South Korean tech giant Kakao Corp. and its affiliate, Kakao Entertainment, are in hot water as they face a raid by the Financial Services Commission (FSC) over allegations of stock manipulation during their takeover of SM Entertainment. The drama unfolds as a team of 40 FSC investigators descend on the companies’ premises in Pangyo, Gyeonggi province, searching for evidence.
The story began in February, when rival company Hybe filed a petition with South Korea’s Financial Supervisory Service (FSS) to investigate an “abnormal” purchase of SM Entertainment shares. Hybe alleged that the purchase violated the law and was made to manipulate the market price, ultimately interfering with Hybe’s own tender offer to buy SM shares at a lower price.
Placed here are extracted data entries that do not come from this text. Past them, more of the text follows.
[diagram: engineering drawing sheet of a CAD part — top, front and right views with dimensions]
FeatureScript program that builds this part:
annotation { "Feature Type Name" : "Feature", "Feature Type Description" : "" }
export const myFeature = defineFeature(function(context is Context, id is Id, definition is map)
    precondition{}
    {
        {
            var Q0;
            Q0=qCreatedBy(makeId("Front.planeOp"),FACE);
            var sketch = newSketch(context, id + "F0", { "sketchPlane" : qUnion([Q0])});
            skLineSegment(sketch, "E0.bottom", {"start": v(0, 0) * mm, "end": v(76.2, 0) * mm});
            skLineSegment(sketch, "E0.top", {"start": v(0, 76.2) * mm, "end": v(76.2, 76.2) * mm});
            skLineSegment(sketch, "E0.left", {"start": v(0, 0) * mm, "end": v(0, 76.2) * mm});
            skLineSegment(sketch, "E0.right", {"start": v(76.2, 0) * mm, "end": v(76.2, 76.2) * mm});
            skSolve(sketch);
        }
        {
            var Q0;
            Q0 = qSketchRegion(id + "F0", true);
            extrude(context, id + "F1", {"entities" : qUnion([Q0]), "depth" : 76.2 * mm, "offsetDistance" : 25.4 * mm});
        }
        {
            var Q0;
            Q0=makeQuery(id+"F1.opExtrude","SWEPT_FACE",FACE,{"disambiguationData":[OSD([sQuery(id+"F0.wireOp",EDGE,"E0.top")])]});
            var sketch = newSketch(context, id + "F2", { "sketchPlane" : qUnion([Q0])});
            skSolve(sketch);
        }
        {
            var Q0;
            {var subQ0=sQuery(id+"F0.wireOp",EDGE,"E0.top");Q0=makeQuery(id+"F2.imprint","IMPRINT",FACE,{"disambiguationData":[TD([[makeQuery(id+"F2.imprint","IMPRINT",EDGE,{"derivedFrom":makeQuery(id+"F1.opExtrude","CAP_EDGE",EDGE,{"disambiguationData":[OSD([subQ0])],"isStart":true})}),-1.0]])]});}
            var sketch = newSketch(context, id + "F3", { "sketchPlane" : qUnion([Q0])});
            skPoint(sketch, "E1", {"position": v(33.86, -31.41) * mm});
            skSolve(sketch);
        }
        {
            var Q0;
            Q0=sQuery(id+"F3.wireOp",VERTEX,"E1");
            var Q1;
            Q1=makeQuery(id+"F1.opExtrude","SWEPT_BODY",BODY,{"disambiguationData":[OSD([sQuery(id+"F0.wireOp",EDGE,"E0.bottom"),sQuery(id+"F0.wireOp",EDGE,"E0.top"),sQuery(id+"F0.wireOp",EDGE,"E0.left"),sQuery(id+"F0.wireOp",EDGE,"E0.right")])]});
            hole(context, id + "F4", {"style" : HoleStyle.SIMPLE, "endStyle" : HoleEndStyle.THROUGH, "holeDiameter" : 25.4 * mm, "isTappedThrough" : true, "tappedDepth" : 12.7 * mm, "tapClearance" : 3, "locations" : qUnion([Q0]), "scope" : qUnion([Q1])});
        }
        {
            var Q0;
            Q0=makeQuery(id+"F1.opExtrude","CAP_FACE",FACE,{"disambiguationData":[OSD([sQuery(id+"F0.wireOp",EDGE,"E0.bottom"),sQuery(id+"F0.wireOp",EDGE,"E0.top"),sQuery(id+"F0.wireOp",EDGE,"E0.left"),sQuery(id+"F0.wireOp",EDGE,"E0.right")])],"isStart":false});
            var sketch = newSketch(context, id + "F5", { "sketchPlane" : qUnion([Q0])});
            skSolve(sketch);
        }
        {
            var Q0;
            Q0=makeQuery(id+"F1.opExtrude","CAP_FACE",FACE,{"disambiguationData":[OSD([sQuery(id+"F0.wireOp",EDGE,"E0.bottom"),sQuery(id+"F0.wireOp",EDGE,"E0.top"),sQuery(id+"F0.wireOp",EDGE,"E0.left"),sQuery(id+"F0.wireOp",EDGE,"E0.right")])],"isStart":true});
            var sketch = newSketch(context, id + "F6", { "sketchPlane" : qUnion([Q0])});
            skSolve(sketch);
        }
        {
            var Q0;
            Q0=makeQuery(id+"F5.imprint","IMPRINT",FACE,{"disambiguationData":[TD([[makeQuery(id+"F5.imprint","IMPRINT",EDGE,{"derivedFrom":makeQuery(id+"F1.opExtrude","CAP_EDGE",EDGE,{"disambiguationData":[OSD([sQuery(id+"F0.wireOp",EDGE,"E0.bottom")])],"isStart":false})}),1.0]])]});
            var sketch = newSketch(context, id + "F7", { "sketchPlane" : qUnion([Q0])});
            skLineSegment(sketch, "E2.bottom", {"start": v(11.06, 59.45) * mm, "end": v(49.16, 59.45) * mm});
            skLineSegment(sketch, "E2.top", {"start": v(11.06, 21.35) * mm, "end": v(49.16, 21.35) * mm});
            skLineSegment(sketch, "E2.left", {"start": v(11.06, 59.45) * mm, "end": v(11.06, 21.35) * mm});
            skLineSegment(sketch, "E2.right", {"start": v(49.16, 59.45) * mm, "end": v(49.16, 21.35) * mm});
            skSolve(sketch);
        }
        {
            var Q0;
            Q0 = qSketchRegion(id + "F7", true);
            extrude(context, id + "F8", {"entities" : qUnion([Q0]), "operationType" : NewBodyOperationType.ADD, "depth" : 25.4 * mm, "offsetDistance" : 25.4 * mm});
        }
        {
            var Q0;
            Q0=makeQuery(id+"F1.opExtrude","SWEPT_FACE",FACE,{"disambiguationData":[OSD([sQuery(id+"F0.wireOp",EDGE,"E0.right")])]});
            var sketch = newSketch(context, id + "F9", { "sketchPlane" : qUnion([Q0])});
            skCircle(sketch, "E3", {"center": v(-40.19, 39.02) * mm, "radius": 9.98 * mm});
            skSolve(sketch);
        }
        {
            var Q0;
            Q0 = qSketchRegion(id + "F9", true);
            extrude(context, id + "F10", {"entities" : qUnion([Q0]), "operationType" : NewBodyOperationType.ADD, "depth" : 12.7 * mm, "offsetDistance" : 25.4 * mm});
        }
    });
As a result of the controversial purchase, SM Entertainment’s stock price skyrocketed, and the deal with Hybe fell through. Instead, Kakao Corp. and Kakao Entertainment emerged as the largest shareholders of SM Entertainment, owning 20.78% and 19.14% stakes in the company, respectively. The identity of the purchaser, however, remains undisclosed.
Hybe’s accusations suggest that the transaction may have violated Article 176 of the Financial Investment Services and Capital Markets Act. The act prohibits efforts to “attract anyone to trade listed securities or exchange-traded derivatives.” If true, the companies could be found guilty of disturbing the market order and undermining the protection of innocent investors.
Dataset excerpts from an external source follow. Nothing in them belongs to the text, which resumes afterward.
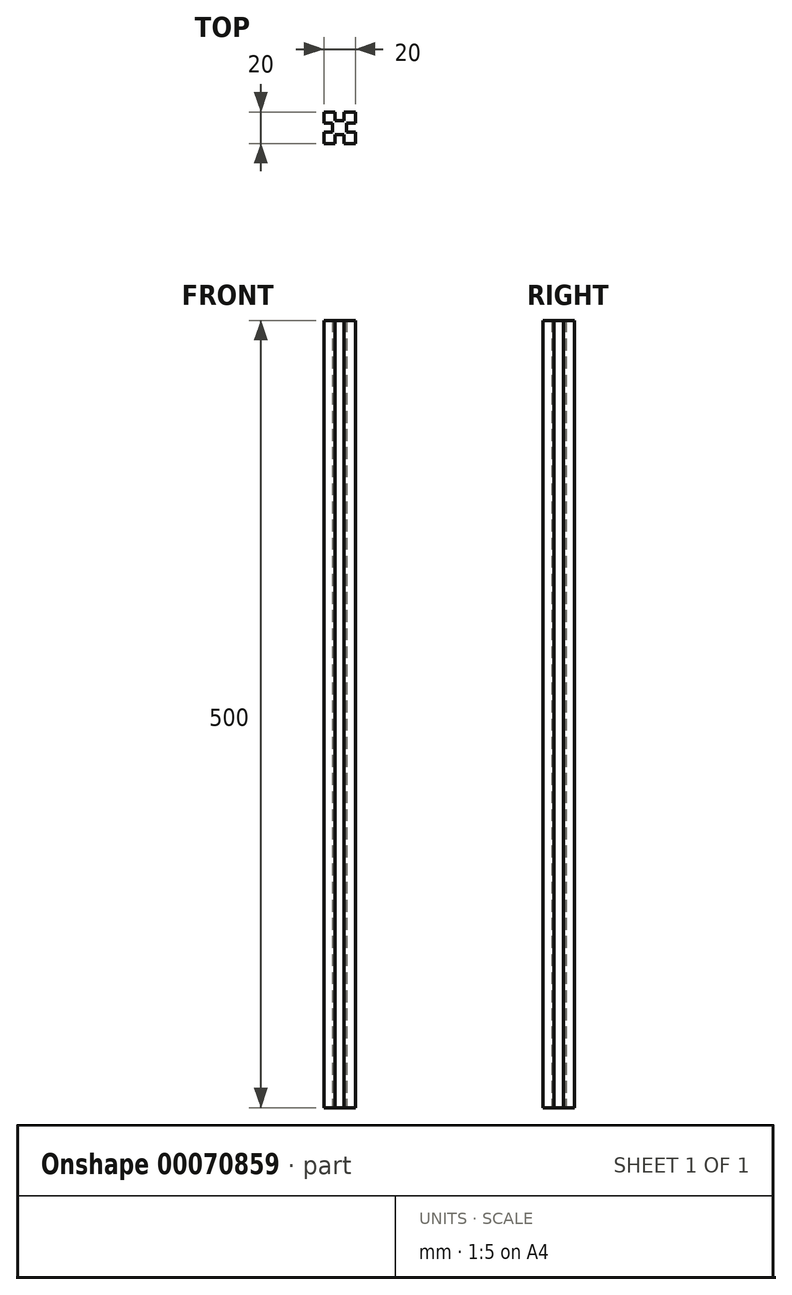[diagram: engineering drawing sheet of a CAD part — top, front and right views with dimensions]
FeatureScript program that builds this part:
annotation { "Feature Type Name" : "Feature", "Feature Type Description" : "" }
export const myFeature = defineFeature(function(context is Context, id is Id, definition is map)
    precondition{}
    {
        {
            var Q0;
            Q0=qCreatedBy(makeId("Top.planeOp"),FACE);
            var sketch = newSketch(context, id + "F0", { "sketchPlane" : qUnion([Q0])});
            skLineSegment(sketch, "E0.bottom", {"start": v(0, 0) * mm, "end": v(20, 0) * mm});
            skLineSegment(sketch, "E0.top", {"start": v(0, 20) * mm, "end": v(20, 20) * mm});
            skLineSegment(sketch, "E0.left", {"start": v(0, 0) * mm, "end": v(0, 20) * mm});
            skLineSegment(sketch, "E0.right", {"start": v(20, 0) * mm, "end": v(20, 20) * mm});
            skLineSegment(sketch, "E1.bottom", {"start": v(7, 20) * mm, "end": v(13, 20) * mm});
            skLineSegment(sketch, "E1.top", {"start": v(7, 14.5) * mm, "end": v(13, 14.5) * mm});
            skLineSegment(sketch, "E1.left", {"start": v(7, 20) * mm, "end": v(7, 14.5) * mm});
            skLineSegment(sketch, "E1.right", {"start": v(13, 20) * mm, "end": v(13, 14.5) * mm});
            skLineSegment(sketch, "E2.bottom", {"start": v(20, 13) * mm, "end": v(14.5, 13) * mm});
            skLineSegment(sketch, "E2.top", {"start": v(20, 7) * mm, "end": v(14.5, 7) * mm});
            skLineSegment(sketch, "E2.left", {"start": v(20, 13) * mm, "end": v(20, 7) * mm});
            skLineSegment(sketch, "E2.right", {"start": v(14.5, 13) * mm, "end": v(14.5, 7) * mm});
            skLineSegment(sketch, "E3.bottom", {"start": v(13, 0) * mm, "end": v(7, 0) * mm});
            skLineSegment(sketch, "E3.top", {"start": v(13, 5.5) * mm, "end": v(7, 5.5) * mm});
            skLineSegment(sketch, "E3.left", {"start": v(13, 0) * mm, "end": v(13, 5.5) * mm});
            skLineSegment(sketch, "E3.right", {"start": v(7, 0) * mm, "end": v(7, 5.5) * mm});
            skLineSegment(sketch, "E4.bottom", {"start": v(0, 7) * mm, "end": v(5.5, 7) * mm});
            skLineSegment(sketch, "E4.top", {"start": v(0, 13) * mm, "end": v(5.5, 13) * mm});
            skLineSegment(sketch, "E4.left", {"start": v(0, 7) * mm, "end": v(0, 13) * mm});
            skLineSegment(sketch, "E4.right", {"start": v(5.5, 7) * mm, "end": v(5.5, 13) * mm});
            skSolve(sketch);
        }
        {
            var Q0;
            Q0=makeQuery(id+"F0.imprint","IMPRINT",FACE,{"disambiguationData":[TD([[makeQuery(id+"F0.imprint","IMPRINT",EDGE,{"derivedFrom":sQuery(id+"F0.wireOp",EDGE,"E1.top")}),-1.0]])]});
            extrude(context, id + "F1", {"entities" : qUnion([Q0]), "depth" : 500 * mm});
        }
    });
Adding fuel to the fire, Kakao Corp. and Kakao Entertainment might have also breached regulations requiring public disclosures upon acquiring over 5% of a corporation’s outstanding shares. As the investigation continues, the tech giants have yet to respond to the allegations.
With the raid rocking the South Korean entertainment and tech industries, all eyes are on Kakao Corp. and Kakao Entertainment as they navigate this high-stakes scandal.